If there were any doubt that the restaurant world was trending, we offer up Le Chef. No, this is not a French take on Jon Favreau’s middling summer indie hit Chef, nor is it in any way related to recent big-ish box-office release The Hundred-Foot Journey. In fact, this little slice of big-screen food porn actually predates them both. Daniel Cohen’s 2012 submission into the world of munchy-inducing movie-theater fare begins with the mournful story of Jacky Bonnot (Michaël Youn), a middle-aged chef with great vision and a fighting spirit that keeps getting him booted out of the kitchen. Stuck between jobs with a baby on the way, Jacky takes up work as a painter at a sprawling estate, ends up eavesdropping on the kitchen staff, and quickly worms his way into their practice as a sort of unlikely guru from the streets. Shortly thereafter, Jacky gets brought inside to breathe new life into the establishment’s aging and uninspired celebrity chef, Alexandre Lagarde (Jean Reno).

If this all sounds more than a little familiar, you’ve probably already made the connection between Le Chef and Disney’s stellar animated film Ratatouille, which Cohen liberally borrows from throughout this script. But irksome as the thievery seems at Le Chef’s start, it quickly takes a backseat to the bigger, more glaring problems herein. For starters, Youn’s Jacky spends the majority of the film wavering between slightly pathetic and thoroughly unlovable. Rather than humble himself when presented with the opportunity of a lifetime, he asserts himself in a way that seems both preposterous and utterly off-putting. By the time Legarde and Jacky finally figure out how they can help each other, it’s hard to really root for the pair. And when they go head-to-head with a hotshot molecular gastronomy guru, it quickly becomes a case of too many egos in the kitchen.

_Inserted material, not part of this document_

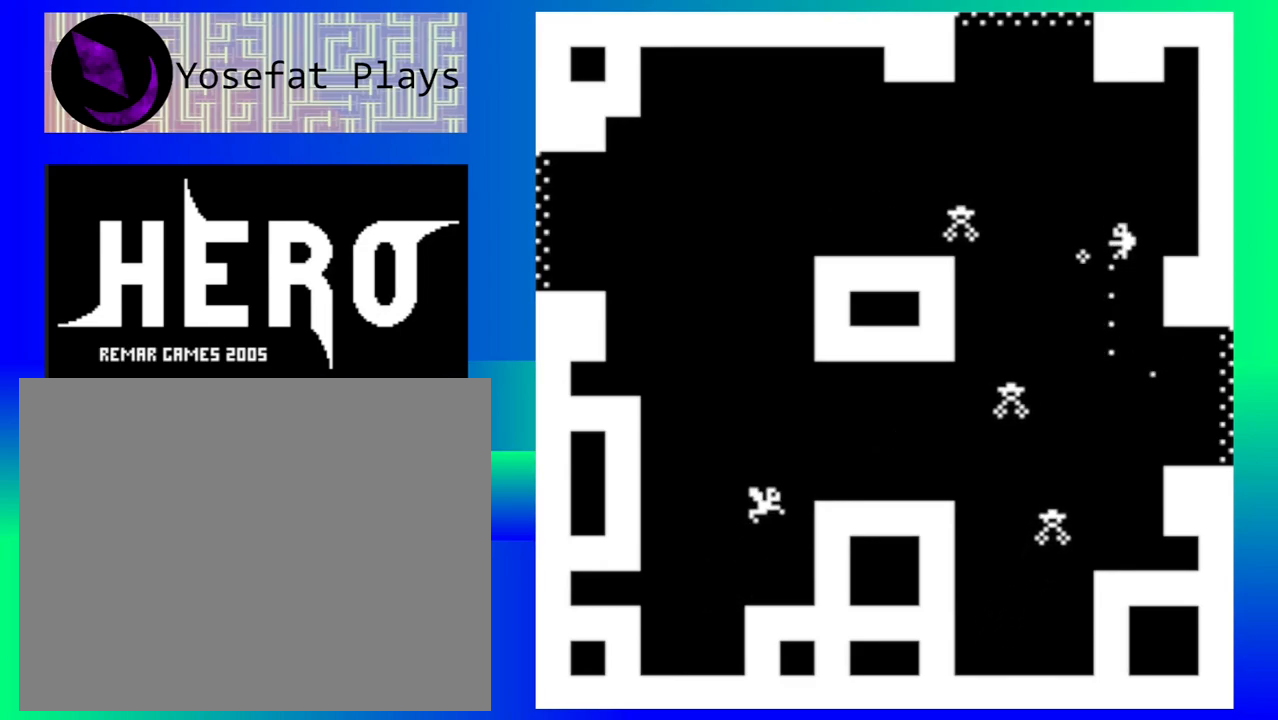
{"buttons": [], "events": [[67, "Y", "down"], [150, "Y", "up"], [233, "Y", "down"], [300, "Y", "up"], [383, "Y", "down"], [467, "Y", "up"]]}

Perhaps all this petty drama and stovetop feather-ruffling could have worked if Le Chef took itself a little more seriously, but mixing all these complicated and troublesome characters into a script that reads as “lighthearted” and “vaguely comedic” just further confuses the thing. If variety is the spice of life, perhaps it’s time we ease off the foodie flicks for a bit.